I swallowed hard. “If you knew I was hers, why didn’t you just walk away? Why keep helping me?”

“Because … You weren’t behaving as you should.” He closed his eyes and sighed. When he opened his eyes again, he couldn’t quite meet my gaze. “When I took your draíocht on the platform that night, I tasted more than the queen, more than just fae components. There’s more to you than her will. I gave you a dagger, practically invited you to attack me, but you didn’t.” He reached for me. I flinched and backed away. “Don’t you see? You’re different. She’s created life in you.”

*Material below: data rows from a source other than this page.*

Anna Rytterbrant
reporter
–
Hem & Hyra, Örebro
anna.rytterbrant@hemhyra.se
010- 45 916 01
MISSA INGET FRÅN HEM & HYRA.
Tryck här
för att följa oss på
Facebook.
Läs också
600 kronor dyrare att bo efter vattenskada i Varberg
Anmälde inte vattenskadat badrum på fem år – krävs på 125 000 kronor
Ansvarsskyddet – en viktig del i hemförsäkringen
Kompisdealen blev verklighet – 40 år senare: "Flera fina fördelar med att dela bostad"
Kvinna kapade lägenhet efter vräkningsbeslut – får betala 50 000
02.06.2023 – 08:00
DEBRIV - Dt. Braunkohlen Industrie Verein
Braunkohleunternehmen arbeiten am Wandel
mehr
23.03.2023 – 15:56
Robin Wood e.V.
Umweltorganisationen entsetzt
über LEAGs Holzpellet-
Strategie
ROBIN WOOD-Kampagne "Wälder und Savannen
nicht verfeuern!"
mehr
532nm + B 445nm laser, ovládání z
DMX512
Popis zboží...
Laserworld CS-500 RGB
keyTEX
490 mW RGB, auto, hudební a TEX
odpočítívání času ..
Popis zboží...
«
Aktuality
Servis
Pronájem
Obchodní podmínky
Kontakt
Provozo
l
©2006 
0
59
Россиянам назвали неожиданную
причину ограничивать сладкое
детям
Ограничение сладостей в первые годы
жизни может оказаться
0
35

A tight grimace wrenched my lips down. I did not want to be reminded that the queen was my creator … my mother. “She said I was sent to kill you.”

“Yes, I think that’s true. She has something over me, something I can’t escape from. I had to follow her orders, to the letter … or lose everything. She knew I was delaying. Once she had you, her obedient construct, she could get rid of me.”

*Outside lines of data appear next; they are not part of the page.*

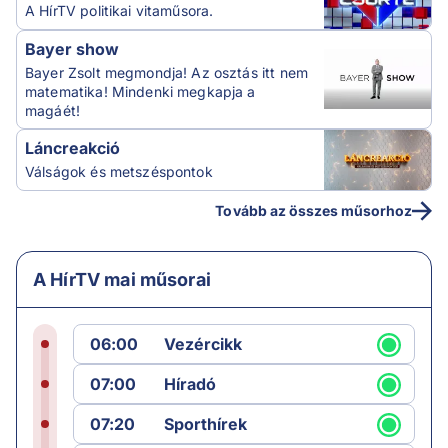
A HírTV politikai vitaműsora.
Bayer show
Bayer Zsolt megmondja! Az osztás itt nem
matematika! Mindenki megkapja a
magáét!
Láncreakció
Válságok és metszéspontok
Tovább az összes műsorhoz
A HírTV mai műsorai
06:00
Vezércikk
07:00
Híradó
07:20
Sporthírek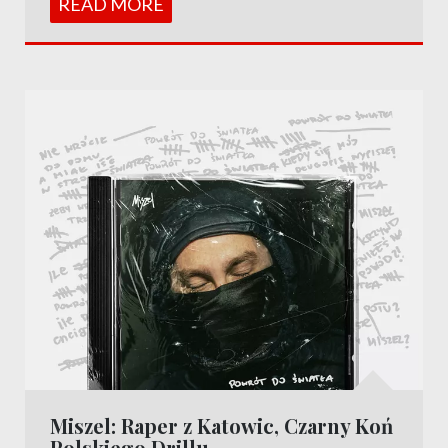
READ MORE
Miszel: Raper z Katowic, Czarny Koń
Polskiego Drillu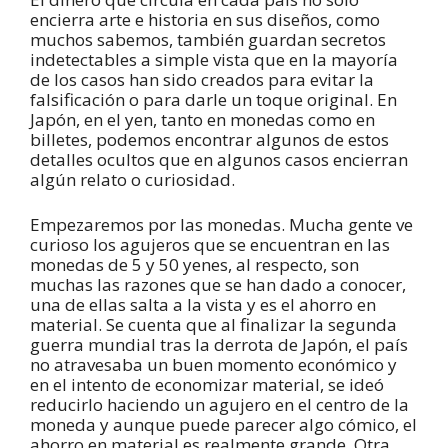
encierra arte e historia en sus diseños, como
muchos sabemos, también guardan secretos
indetectables a simple vista que en la mayoría
de los casos han sido creados para evitar la
falsificación o para darle un toque original. En
Japón, en el yen, tanto en monedas como en
billetes, podemos encontrar algunos de estos
detalles ocultos que en algunos casos encierran
algún relato o curiosidad.
Empezaremos por las monedas. Mucha gente ve
curioso los agujeros que se encuentran en las
monedas de 5 y 50 yenes, al respecto, son
muchas las razones que se han dado a conocer,
una de ellas salta a la vista y es el ahorro en
material. Se cuenta que al finalizar la segunda
guerra mundial tras la derrota de Japón, el país
no atravesaba un buen momento económico y
en el intento de economizar material, se ideó
reducirlo haciendo un agujero en el centro de la
moneda y aunque puede parecer algo cómico, el
ahorro en material es realmente grande. Otra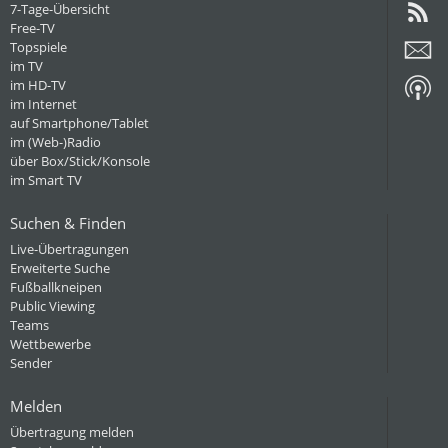
7-Tage-Übersicht
Free-TV
Topspiele
im TV
im HD-TV
im Internet
auf Smartphone/Tablet
im (Web-)Radio
über Box/Stick/Konsole
im Smart TV
Suchen & Finden
Live-Übertragungen
Erweiterte Suche
Fußballkneipen
Public Viewing
Teams
Wettbewerbe
Sender
Melden
Übertragung melden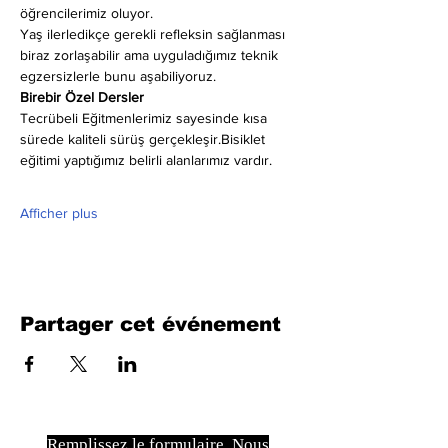
öğrencilerimiz oluyor.
Yaş ilerledikçe gerekli refleksin sağlanması 
biraz zorlaşabilir ama uyguladığımız teknik 
egzersizlerle bunu aşabiliyoruz.
Birebir Özel Dersler
Tecrübeli Eğitmenlerimiz sayesinde kısa 
sürede kaliteli sürüş gerçekleşir.Bisiklet 
eğitimi yaptığımız belirli alanlarımız vardır.
Afficher plus
Partager cet événement
Remplissez le formulaire. Nous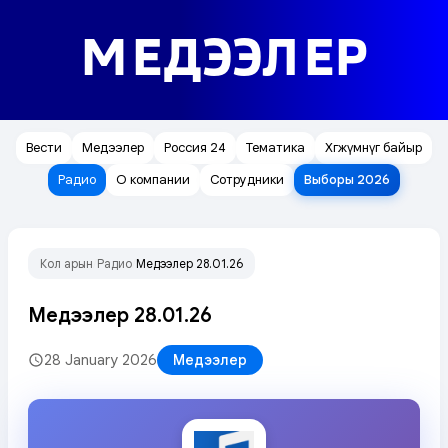
МЕДЭЭЛЕР
Вести
Медээлер
Россия 24
Тематика
Хөгжүмнүг байыр
Радио
О компании
Сотрудники
Выборы 2026
Кол арын
Радио
Медээлер 28.01.26
/
/
Медээлер 28.01.26
28 January 2026
Медээлер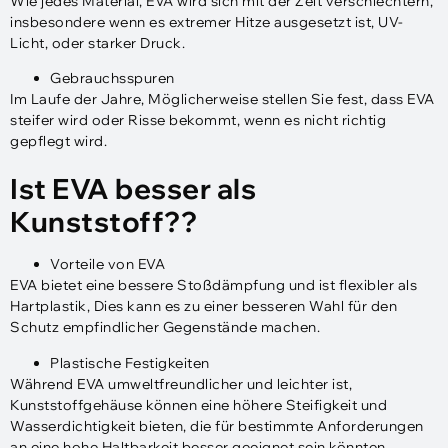
Wie jedes Material, EVA wird sich mit der Zeit verschlechtern,
insbesondere wenn es extremer Hitze ausgesetzt ist, UV-
Licht, oder starker Druck.
Gebrauchsspuren
Im Laufe der Jahre, Möglicherweise stellen Sie fest, dass EVA
steifer wird oder Risse bekommt, wenn es nicht richtig
gepflegt wird.
Ist EVA besser als
Kunststoff??
Vorteile von EVA
EVA bietet eine bessere Stoßdämpfung und ist flexibler als
Hartplastik, Dies kann es zu einer besseren Wahl für den
Schutz empfindlicher Gegenstände machen.
Plastische Festigkeiten
Während EVA umweltfreundlicher und leichter ist,
Kunststoffgehäuse können eine höhere Steifigkeit und
Wasserdichtigkeit bieten, die für bestimmte Anforderungen
an eine hohe Haltbarkeit besser geeignet sein könnten.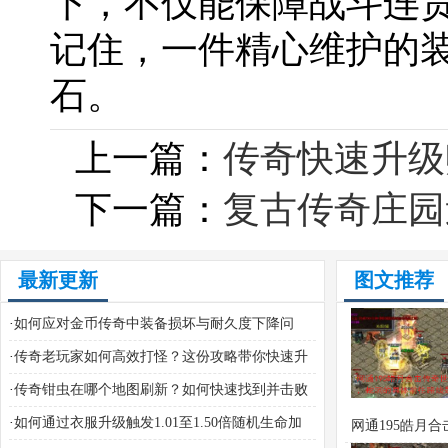
下，不仅能保障战斗连
记住，一件精心维护的
石。
上一篇：
传奇快速升级
下一篇：
复古传奇庄园
最新更新
图文推荐
·
如何应对金币传奇中装备损坏与耐久度下降问
题？
·
传奇老玩家如何高效打怪？这份攻略带你快速升
级
·
传奇钳虫在哪个地图刷新？如何快速找到并击败
它？
·
如何通过衣服升级触发1.01至1.50倍随机生命加
网通195皓月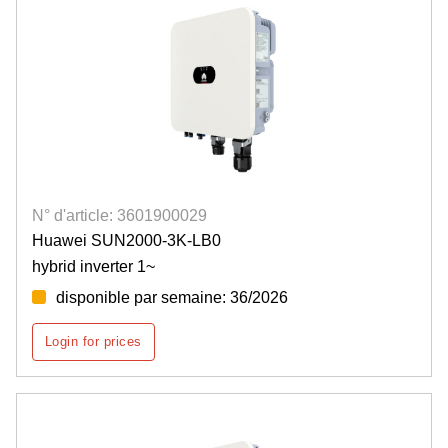
N° d'article: 3601900029
Huawei SUN2000-3K-LB0
hybrid inverter 1~
disponible par semaine: 36/2026
Login for prices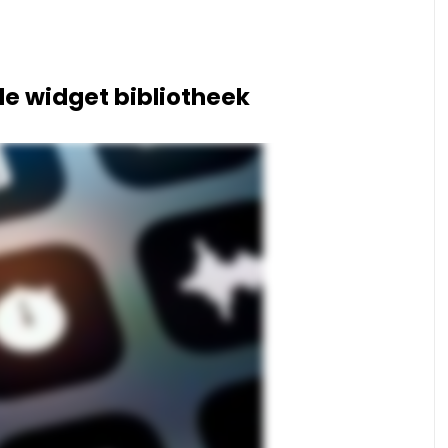
de widget bibliotheek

“The queen said something to me about a hound?” I asked, remembering the queen’s words and wishing I could forget the sight and smell of her.

One corner of his mouth tucked into a bitter smile. “The queen can control me. I killed the Keepers.” He swallowed. A muscle throbbed in his jaw as he ground his teeth. He wanted to look away, but didn’t. “Caroline, the Keeper at the after-party. I invited her to her death. A death I served to her.”

I tore my gaze away, unable to stand the weight of his glare any longer. He really wasn’t innocent. He never had been. He was a killer. I stood in my hallway with a cold-blooded killer. But that wasn’t all he was, there had to be more to him than that. Reign had layers, personas he wore like most people wore outfits. He might be a killer, but that wasn’t all. Why, when I looked at him, was he constantly battling with himself? “Why follow her orders Reign?” I knew the answer, because I too had followed her desires. Control.

A snarl curled his top lip, not for me, perhaps for himself. “I don’t have a choice. Warren was to be my next target, but I delayed and told him everything. I asked him to kill me, it was all I deserved.” Reign dragged a hand down his face, wiping away the wry smile. “He refused, said I should live with my guilt.” He tucked his hands deep into his pockets and leaned back against the wall. “We agreed to find a way to stop her, somehow use me against her. And then you were there, and I … I saw an opportunity to use her own construct against her.”